> **Requirement**
Copy the records exactly. Every line must match.

Dataset records:

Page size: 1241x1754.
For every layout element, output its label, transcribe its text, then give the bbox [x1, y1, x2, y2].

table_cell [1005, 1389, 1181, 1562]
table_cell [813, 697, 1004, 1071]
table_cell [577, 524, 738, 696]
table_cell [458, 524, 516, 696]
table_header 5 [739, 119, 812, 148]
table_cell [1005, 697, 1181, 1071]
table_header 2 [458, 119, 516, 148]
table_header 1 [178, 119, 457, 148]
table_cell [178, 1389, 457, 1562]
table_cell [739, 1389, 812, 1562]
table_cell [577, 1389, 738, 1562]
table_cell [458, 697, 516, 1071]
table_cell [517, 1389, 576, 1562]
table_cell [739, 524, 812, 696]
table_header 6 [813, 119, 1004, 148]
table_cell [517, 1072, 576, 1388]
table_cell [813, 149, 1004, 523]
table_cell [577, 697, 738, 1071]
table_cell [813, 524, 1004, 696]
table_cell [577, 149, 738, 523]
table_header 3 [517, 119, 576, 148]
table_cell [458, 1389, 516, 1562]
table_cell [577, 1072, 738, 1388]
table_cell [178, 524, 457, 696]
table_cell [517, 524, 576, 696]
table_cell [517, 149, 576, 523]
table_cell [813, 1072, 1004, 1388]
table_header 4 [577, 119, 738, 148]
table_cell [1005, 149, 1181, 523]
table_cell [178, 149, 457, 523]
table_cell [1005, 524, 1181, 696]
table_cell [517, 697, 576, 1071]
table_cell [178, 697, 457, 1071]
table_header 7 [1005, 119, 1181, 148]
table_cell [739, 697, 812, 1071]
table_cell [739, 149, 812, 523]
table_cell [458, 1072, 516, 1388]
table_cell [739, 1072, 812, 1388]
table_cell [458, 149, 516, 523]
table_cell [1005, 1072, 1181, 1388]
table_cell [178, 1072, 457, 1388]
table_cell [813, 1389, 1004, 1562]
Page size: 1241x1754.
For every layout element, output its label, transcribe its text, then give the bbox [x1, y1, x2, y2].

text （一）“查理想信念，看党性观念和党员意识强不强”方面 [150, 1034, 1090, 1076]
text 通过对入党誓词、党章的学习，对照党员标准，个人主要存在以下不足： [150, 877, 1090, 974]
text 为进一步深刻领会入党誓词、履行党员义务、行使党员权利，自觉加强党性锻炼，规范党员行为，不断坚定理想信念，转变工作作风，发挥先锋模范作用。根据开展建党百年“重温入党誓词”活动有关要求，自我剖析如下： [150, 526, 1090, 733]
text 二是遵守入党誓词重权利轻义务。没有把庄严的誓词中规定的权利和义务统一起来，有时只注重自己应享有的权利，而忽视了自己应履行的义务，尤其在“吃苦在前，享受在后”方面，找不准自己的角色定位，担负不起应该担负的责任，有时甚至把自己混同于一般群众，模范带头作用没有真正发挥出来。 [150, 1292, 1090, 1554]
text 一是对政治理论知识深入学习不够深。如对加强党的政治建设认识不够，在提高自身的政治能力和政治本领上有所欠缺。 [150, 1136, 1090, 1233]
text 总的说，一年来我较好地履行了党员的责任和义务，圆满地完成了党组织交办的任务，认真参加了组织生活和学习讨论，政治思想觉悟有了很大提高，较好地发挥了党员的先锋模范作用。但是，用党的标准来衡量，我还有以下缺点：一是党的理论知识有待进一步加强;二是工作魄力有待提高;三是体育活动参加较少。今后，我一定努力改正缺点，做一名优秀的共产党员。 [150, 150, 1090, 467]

> **Exercise answer**
Page size: 1241x1754.
For every layout element, output its label, transcribe its text, then give the bbox [x1, y1, x2, y2].

table_cell [1005, 1389, 1181, 1562]
table_cell [813, 697, 1004, 1071]
table_cell [577, 524, 738, 696]
table_cell [458, 524, 516, 696]
table_header 5 [739, 119, 812, 148]
table_cell [1005, 697, 1181, 1071]
table_header 2 [458, 119, 516, 148]
table_header 1 [178, 119, 457, 148]
table_cell [178, 1389, 457, 1562]
table_cell [739, 1389, 812, 1562]
table_cell [577, 1389, 738, 1562]
table_cell [458, 697, 516, 1071]
table_cell [517, 1389, 576, 1562]
table_cell [739, 524, 812, 696]
table_header 6 [813, 119, 1004, 148]
table_cell [517, 1072, 576, 1388]
table_cell [813, 149, 1004, 523]
table_cell [577, 697, 738, 1071]
table_cell [813, 524, 1004, 696]
table_cell [577, 149, 738, 523]
table_header 3 [517, 119, 576, 148]
table_cell [458, 1389, 516, 1562]
table_cell [577, 1072, 738, 1388]
table_cell [178, 524, 457, 696]
table_cell [517, 524, 576, 696]
table_cell [517, 149, 576, 523]
table_cell [813, 1072, 1004, 1388]
table_header 4 [577, 119, 738, 148]
table_cell [1005, 149, 1181, 523]
table_cell [178, 149, 457, 523]
table_cell [1005, 524, 1181, 696]
table_cell [517, 697, 576, 1071]
table_cell [178, 697, 457, 1071]
table_header 7 [1005, 119, 1181, 148]
table_cell [739, 697, 812, 1071]
table_cell [739, 149, 812, 523]
table_cell [458, 1072, 516, 1388]
table_cell [739, 1072, 812, 1388]
table_cell [458, 149, 516, 523]
table_cell [1005, 1072, 1181, 1388]
table_cell [178, 1072, 457, 1388]
table_cell [813, 1389, 1004, 1562]
Page size: 1241x1754.
For every layout element, output its label, transcribe its text, then give the bbox [x1, y1, x2, y2].

text （一）“查理想信念，看党性观念和党员意识强不强”方面 [150, 1034, 1090, 1076]
text 通过对入党誓词、党章的学习，对照党员标准，个人主要存在以下不足： [150, 877, 1090, 974]
text 为进一步深刻领会入党誓词、履行党员义务、行使党员权利，自觉加强党性锻炼，规范党员行为，不断坚定理想信念，转变工作作风，发挥先锋模范作用。根据开展建党百年“重温入党誓词”活动有关要求，自我剖析如下： [150, 526, 1090, 733]
text 二是遵守入党誓词重权利轻义务。没有把庄严的誓词中规定的权利和义务统一起来，有时只注重自己应享有的权利，而忽视了自己应履行的义务，尤其在“吃苦在前，享受在后”方面，找不准自己的角色定位，担负不起应该担负的责任，有时甚至把自己混同于一般群众，模范带头作用没有真正发挥出来。 [150, 1292, 1090, 1554]
text 一是对政治理论知识深入学习不够深。如对加强党的政治建设认识不够，在提高自身的政治能力和政治本领上有所欠缺。 [150, 1136, 1090, 1233]
text 总的说，一年来我较好地履行了党员的责任和义务，圆满地完成了党组织交办的任务，认真参加了组织生活和学习讨论，政治思想觉悟有了很大提高，较好地发挥了党员的先锋模范作用。但是，用党的标准来衡量，我还有以下缺点：一是党的理论知识有待进一步加强;二是工作魄力有待提高;三是体育活动参加较少。今后，我一定努力改正缺点，做一名优秀的共产党员。 [150, 150, 1090, 467]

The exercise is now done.